Notre époque se caractérise notamment par une hypertrophie des pouvoirs étatiques, qui se traduit par une surrèglementation dans de nombreux domaines. Le nombre de comportements interdits
ou réglementés est ainsi multiplié de manière exponentielle, tout comme la quantité d’autorités de toutes sortes chargées de les surveiller. Lorsque la police ne suffit pas à la tâche, on attribue des pouvoirs de police, dans certains domaines, à d’autres autorités, sociales, fiscales et parfois même communales. Le nombre de personnes dont le simple citoyen doit craindre les pouvoirs ne cesse de s’accroître et pratiquement plus personne ne peut être certain d’avoir respecté toutes les règles qui pèsent sur lui.
Mais cela ne suffit pas encore. Depuis une trentaine d’années, les Etats ont trouvé une arme beaucoup plus efficace, qui consiste à charger des entreprises de faire le travail de contrôle
à leur place, gratuitement, et sous peine de sanctions. Le système, qui repose sur le secteur privé, est évidemment beaucoup plus efficace et ne coûte strictement rien à l’Etat puisqu’en plus, on se permet de faire rétribuer ceux qui surveillent ces entreprises par celles-là mêmes qui subissent leur contrôle !
« Le nombre de personnes dont le simple citoyen doit craindre les pouvoirs ne cesse de s’accroître. »
Celles qui sont le plus clairement soumises à ce système, ce sont les banques, notamment dans le cadre d’une législation anti-blanchiment extrêmement rigoureuse. Leur rôle est non seulement
de respecter des dizaines de milliers de pages de réglementation mais aussi de veiller à ce que leurs propres clients respectent les lois, et à les dénoncer dans le cas contraire. Elles sont obligées, comme de nombreuses autres entreprises, de mettre en place des dispositifs leur permettant de découvrir les fautes commises par ces clients.
Ce système a des coûts multiples. Les coûts indirects, jamais mesurés, sont sans doute les plus considérables. L’obligation des banques d’espionner leurs clients et de leur demander des comptes a comme conséquence évidente que les clients ont perdu toute confiance en ces organismes et ne leur disent plus la vérité, de peur de leur fournir des informations qui serviraient contre eux. Avec comme résultat que les banques ne connaissent plus l’exact patrimoine de leurs clients et sont susceptibles de leur donner de mauvais conseils.

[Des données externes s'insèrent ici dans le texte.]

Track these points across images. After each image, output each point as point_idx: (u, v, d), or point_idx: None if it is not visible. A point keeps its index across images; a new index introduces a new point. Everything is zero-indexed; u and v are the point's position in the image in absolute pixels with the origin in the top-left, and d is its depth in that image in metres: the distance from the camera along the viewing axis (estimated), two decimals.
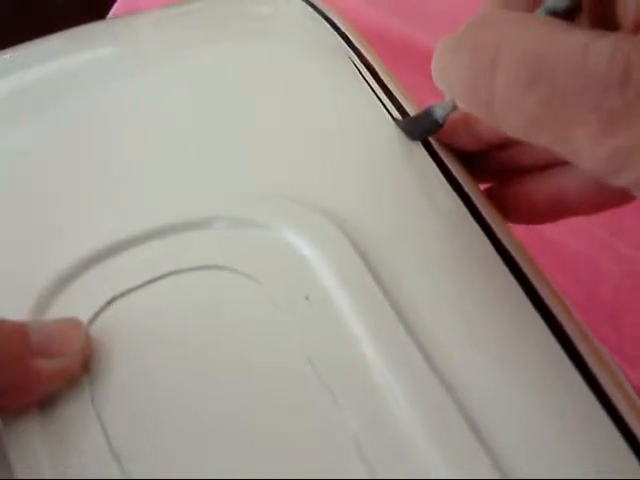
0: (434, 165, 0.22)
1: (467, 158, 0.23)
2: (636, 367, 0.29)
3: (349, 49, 0.26)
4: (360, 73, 0.25)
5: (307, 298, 0.19)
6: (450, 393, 0.17)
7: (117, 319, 0.19)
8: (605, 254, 0.32)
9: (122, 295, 0.19)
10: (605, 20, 0.17)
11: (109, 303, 0.19)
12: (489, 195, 0.23)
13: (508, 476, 0.16)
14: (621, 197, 0.21)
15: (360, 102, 0.24)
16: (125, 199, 0.21)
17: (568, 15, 0.16)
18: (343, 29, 0.27)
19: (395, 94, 0.24)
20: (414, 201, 0.21)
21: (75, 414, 0.17)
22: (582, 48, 0.14)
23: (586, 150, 0.14)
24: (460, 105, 0.17)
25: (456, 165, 0.22)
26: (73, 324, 0.18)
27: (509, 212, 0.22)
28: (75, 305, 0.19)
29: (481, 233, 0.20)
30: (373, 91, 0.24)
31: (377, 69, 0.25)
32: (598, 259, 0.23)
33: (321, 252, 0.19)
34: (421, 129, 0.23)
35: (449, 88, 0.17)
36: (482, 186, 0.23)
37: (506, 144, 0.22)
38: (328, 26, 0.27)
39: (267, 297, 0.19)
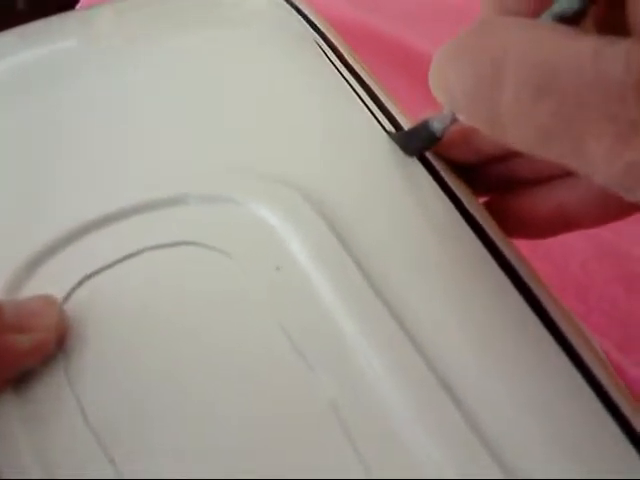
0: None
1: (464, 170, 0.22)
2: (603, 337, 0.30)
3: (324, 44, 0.26)
4: (342, 74, 0.25)
5: (278, 268, 0.19)
6: (422, 354, 0.17)
7: (90, 297, 0.19)
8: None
9: (94, 274, 0.19)
10: (613, 25, 0.16)
11: (81, 282, 0.19)
12: (487, 209, 0.22)
13: (480, 431, 0.16)
14: (628, 209, 0.20)
15: (339, 101, 0.24)
16: (96, 179, 0.22)
17: (573, 20, 0.15)
18: (321, 28, 0.27)
19: (382, 99, 0.24)
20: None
21: (50, 391, 0.18)
22: (594, 55, 0.13)
23: (600, 164, 0.13)
24: (463, 118, 0.16)
25: (454, 179, 0.22)
26: (47, 300, 0.18)
27: (509, 226, 0.21)
28: (48, 285, 0.19)
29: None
30: (360, 97, 0.24)
31: (360, 72, 0.25)
32: (568, 236, 0.24)
33: (291, 225, 0.20)
34: (417, 143, 0.22)
35: (450, 100, 0.16)
36: (479, 200, 0.22)
37: (506, 156, 0.21)
38: (306, 24, 0.28)
39: (238, 269, 0.19)
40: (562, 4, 0.15)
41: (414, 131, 0.22)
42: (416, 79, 0.42)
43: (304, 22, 0.27)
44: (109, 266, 0.20)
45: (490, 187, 0.23)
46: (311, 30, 0.27)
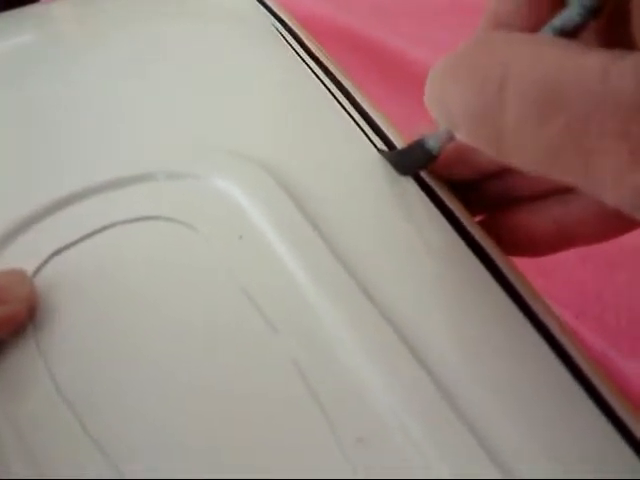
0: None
1: (457, 187, 0.21)
2: (566, 309, 0.31)
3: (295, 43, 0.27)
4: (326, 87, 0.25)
5: (241, 237, 0.20)
6: (383, 313, 0.18)
7: (59, 272, 0.20)
8: None
9: (62, 250, 0.20)
10: (615, 38, 0.16)
11: (50, 258, 0.20)
12: (484, 228, 0.21)
13: (449, 393, 0.17)
14: (629, 224, 0.19)
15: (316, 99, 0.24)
16: (65, 159, 0.22)
17: (573, 34, 0.15)
18: (288, 22, 0.28)
19: (351, 92, 0.24)
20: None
21: (22, 362, 0.18)
22: (601, 70, 0.12)
23: (610, 183, 0.13)
24: (464, 138, 0.15)
25: (450, 197, 0.21)
26: (17, 273, 0.19)
27: (505, 245, 0.20)
28: (18, 260, 0.20)
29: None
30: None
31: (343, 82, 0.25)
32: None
33: (254, 198, 0.20)
34: (412, 162, 0.21)
35: (449, 119, 0.15)
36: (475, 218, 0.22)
37: (501, 172, 0.21)
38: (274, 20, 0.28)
39: (202, 240, 0.20)
40: (563, 18, 0.15)
41: (408, 150, 0.21)
42: (387, 75, 0.43)
43: (270, 15, 0.28)
44: (78, 241, 0.20)
45: (485, 204, 0.22)
46: (277, 23, 0.28)
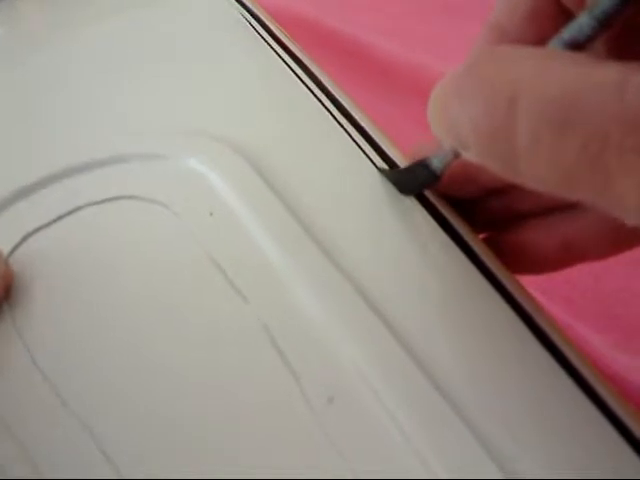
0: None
1: (461, 206, 0.21)
2: (549, 296, 0.31)
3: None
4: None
5: (211, 214, 0.20)
6: (351, 281, 0.18)
7: (33, 253, 0.20)
8: None
9: (36, 231, 0.20)
10: (626, 50, 0.15)
11: (24, 240, 0.20)
12: (488, 246, 0.20)
13: (422, 364, 0.17)
14: (639, 239, 0.19)
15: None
16: (38, 143, 0.23)
17: (582, 47, 0.14)
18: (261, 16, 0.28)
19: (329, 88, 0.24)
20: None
21: None
22: (618, 85, 0.12)
23: (632, 202, 0.12)
24: (473, 158, 0.15)
25: (453, 214, 0.21)
26: None
27: (510, 263, 0.20)
28: None
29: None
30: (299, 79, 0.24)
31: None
32: None
33: (224, 176, 0.21)
34: (415, 183, 0.20)
35: (457, 139, 0.15)
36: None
37: (506, 189, 0.20)
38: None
39: (173, 216, 0.20)
40: (572, 30, 0.14)
41: (411, 170, 0.20)
42: (354, 65, 0.43)
43: (239, 6, 0.29)
44: (51, 222, 0.21)
45: (488, 221, 0.21)
46: (246, 13, 0.28)
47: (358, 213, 0.20)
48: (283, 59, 0.25)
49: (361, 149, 0.22)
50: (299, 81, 0.24)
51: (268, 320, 0.18)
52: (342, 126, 0.23)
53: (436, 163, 0.19)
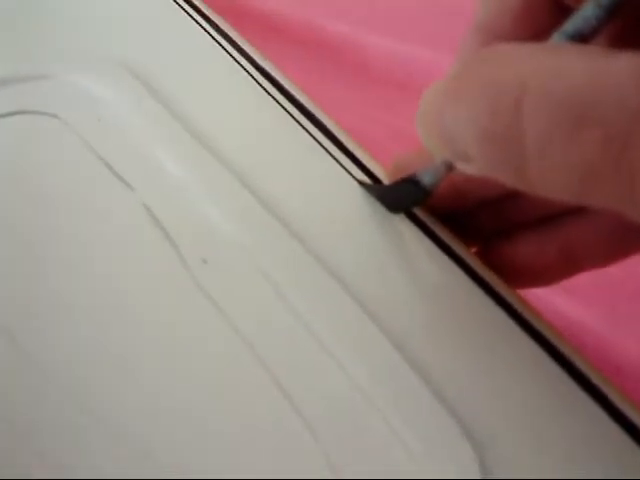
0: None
1: (451, 219, 0.20)
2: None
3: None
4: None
5: (99, 120, 0.21)
6: (279, 220, 0.19)
7: None
8: None
9: None
10: (631, 41, 0.15)
11: None
12: (482, 260, 0.19)
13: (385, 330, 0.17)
14: None
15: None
16: None
17: (586, 40, 0.13)
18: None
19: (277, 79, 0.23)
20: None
21: None
22: (634, 76, 0.11)
23: None
24: (475, 169, 0.13)
25: (445, 230, 0.19)
26: None
27: (509, 277, 0.18)
28: None
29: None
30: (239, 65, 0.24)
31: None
32: None
33: (114, 91, 0.22)
34: (404, 200, 0.19)
35: (454, 149, 0.13)
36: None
37: (498, 199, 0.19)
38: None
39: (63, 125, 0.21)
40: (576, 22, 0.13)
41: (399, 186, 0.18)
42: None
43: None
44: None
45: (480, 235, 0.20)
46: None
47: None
48: (213, 36, 0.24)
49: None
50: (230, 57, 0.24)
51: (151, 202, 0.19)
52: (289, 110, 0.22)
53: (427, 179, 0.17)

Des contribuables qui déclarent leurs comptes étrangers n’osent plus ramener les fonds en Belgique de peur de réactions excessives de la part des banques. On a déjà vu des banques fermer les comptes de leurs clients sans autre raison qu’un vague soupçon concernant les avoirs de ceux-ci dans… d’autres banques.
Il est évident aussi que les coûts causés aux organismes financiers, les banques, les compagnies d’assurances, mais aussi par exemple les fiduciaires, sont astronomiques. Il leur faut acquérir
des logiciels spéciaux pour que (presque) rien ne leur échappe et former du personnel pour faire compléter d’énormes questionnaires, de manière périodique, par leurs clients, alors que ces documents ne présentent pas le moindre intérêt pour leur activité opérationnelle.
Tant que les banques supportaient tranquillement ces coûts, qui constituent pour elles de véritables charges publiques, personne n’osait trop s’en plaindre. Mais il est évident que les banques
répercutent ce type de charges, comme toutes les autres, y compris les impôts.
Aujourd’hui, une banque, ING, a voulu faire apparaître ce coût de manière plus directe en décidant de facturer à une partie de ses clients une redevance pour financer le coût du compliance, soit un service qu’ils ne souhaitent pas vraiment… Une somme qui peut aller jusqu’à 500 euros par an. Voilà au moins qui montre que nous payons un coût considérable pour un système qui ne fait qu’augmenter encore les pouvoirs de l’Etat.